---------- Provided records ----------

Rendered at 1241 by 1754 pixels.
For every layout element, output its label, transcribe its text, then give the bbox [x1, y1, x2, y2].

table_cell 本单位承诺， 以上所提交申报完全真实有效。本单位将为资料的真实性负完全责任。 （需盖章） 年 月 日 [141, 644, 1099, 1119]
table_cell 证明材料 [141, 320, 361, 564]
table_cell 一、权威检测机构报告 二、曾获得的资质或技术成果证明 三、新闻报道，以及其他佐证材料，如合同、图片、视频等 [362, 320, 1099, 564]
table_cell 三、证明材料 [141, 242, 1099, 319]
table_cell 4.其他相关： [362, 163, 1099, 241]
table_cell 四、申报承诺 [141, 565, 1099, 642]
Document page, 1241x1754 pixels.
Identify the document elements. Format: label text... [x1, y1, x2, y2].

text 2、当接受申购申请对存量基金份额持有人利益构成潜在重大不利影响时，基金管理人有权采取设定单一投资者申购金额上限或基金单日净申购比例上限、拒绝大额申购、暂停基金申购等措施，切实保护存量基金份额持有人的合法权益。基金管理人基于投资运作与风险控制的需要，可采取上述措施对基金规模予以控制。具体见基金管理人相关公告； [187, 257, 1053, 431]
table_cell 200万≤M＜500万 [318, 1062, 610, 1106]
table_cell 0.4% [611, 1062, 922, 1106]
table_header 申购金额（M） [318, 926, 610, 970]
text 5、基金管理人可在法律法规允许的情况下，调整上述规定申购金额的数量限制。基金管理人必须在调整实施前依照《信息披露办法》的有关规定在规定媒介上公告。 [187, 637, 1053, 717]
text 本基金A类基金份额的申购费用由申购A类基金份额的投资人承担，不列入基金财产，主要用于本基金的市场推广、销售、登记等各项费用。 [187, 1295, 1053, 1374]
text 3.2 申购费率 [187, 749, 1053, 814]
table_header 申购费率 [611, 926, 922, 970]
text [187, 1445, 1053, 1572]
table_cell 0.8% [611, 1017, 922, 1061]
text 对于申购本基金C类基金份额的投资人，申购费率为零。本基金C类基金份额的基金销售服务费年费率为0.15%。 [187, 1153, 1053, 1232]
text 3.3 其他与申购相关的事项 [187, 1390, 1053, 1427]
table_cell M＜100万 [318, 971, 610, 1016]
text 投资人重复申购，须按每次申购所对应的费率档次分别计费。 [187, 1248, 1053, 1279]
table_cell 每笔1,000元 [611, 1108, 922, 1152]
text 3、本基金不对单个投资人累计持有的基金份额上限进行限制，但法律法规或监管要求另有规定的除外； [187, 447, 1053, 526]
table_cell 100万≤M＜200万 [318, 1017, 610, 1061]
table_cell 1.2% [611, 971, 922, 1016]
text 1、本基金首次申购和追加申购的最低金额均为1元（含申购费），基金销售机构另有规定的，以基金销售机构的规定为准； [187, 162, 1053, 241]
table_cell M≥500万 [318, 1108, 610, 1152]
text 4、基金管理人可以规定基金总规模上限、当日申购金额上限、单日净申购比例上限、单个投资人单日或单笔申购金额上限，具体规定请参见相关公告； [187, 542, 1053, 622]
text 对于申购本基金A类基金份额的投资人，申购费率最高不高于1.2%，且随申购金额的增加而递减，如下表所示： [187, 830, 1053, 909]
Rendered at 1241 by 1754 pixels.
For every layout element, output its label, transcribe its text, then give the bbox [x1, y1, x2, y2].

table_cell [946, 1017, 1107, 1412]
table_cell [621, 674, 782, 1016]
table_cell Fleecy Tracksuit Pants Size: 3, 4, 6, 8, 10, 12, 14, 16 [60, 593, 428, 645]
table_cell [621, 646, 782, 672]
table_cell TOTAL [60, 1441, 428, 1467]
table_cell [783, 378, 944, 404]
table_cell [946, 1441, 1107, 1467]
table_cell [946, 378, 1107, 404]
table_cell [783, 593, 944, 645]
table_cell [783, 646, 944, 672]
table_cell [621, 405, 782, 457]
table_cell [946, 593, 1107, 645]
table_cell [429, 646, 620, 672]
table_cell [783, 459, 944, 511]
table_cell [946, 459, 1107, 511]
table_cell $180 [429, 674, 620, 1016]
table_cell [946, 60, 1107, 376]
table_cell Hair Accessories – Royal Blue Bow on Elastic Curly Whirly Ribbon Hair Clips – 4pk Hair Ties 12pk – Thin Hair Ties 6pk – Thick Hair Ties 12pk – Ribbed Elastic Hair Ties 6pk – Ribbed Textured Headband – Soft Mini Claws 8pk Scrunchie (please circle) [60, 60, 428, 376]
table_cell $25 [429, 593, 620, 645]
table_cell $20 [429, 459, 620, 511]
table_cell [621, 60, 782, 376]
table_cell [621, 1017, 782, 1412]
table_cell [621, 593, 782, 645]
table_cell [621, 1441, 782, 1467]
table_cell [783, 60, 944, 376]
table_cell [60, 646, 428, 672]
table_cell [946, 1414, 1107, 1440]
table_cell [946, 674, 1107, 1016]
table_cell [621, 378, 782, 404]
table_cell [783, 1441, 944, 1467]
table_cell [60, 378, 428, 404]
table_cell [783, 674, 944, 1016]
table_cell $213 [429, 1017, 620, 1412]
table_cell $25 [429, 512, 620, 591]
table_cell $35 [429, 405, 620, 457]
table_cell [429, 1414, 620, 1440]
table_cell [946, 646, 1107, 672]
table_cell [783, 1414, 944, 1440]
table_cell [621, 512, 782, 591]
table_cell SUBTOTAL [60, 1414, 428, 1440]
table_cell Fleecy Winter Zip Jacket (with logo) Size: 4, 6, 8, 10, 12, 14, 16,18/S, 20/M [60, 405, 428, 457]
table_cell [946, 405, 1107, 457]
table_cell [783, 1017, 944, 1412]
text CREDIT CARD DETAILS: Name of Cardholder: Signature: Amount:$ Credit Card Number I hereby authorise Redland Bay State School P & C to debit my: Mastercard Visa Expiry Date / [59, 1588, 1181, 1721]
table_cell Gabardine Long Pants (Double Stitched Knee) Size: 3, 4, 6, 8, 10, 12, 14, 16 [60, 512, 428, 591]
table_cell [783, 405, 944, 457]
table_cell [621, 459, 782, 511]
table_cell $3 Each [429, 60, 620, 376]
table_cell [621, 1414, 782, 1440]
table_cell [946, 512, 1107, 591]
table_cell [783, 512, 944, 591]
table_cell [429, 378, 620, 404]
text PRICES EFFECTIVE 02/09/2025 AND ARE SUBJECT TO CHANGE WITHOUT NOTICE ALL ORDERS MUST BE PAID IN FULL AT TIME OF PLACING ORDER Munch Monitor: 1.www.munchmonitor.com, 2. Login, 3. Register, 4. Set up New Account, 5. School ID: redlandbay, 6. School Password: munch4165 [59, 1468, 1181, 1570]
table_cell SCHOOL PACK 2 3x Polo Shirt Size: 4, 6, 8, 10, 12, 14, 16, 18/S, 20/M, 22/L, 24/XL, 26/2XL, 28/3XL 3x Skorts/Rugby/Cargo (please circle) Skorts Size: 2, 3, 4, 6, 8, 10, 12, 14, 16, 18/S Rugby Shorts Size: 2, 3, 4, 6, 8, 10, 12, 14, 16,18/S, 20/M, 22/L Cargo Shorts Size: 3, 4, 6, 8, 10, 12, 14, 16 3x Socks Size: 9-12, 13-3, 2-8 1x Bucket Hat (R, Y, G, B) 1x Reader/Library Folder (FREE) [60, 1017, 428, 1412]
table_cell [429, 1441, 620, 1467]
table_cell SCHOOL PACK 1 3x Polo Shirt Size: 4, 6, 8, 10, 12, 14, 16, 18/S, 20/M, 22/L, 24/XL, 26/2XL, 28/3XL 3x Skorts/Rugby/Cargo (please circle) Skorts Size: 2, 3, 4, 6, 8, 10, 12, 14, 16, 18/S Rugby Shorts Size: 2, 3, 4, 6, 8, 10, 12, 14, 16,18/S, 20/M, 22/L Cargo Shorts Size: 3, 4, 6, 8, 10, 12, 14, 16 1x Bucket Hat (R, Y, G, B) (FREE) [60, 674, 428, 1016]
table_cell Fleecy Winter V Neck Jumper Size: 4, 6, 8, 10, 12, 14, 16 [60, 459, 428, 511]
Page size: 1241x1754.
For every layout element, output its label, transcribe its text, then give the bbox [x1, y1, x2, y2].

----------

Request: Beginning of the records through the line with "Document page, 1241x1754 pixels.": return that span exactly and stop there.

Solution to this problem:
Rendered at 1241 by 1754 pixels.
For every layout element, output its label, transcribe its text, then give the bbox [x1, y1, x2, y2].

table_cell 本单位承诺， 以上所提交申报完全真实有效。本单位将为资料的真实性负完全责任。 （需盖章） 年 月 日 [141, 644, 1099, 1119]
table_cell 证明材料 [141, 320, 361, 564]
table_cell 一、权威检测机构报告 二、曾获得的资质或技术成果证明 三、新闻报道，以及其他佐证材料，如合同、图片、视频等 [362, 320, 1099, 564]
table_cell 三、证明材料 [141, 242, 1099, 319]
table_cell 4.其他相关： [362, 163, 1099, 241]
table_cell 四、申报承诺 [141, 565, 1099, 642]
Document page, 1241x1754 pixels.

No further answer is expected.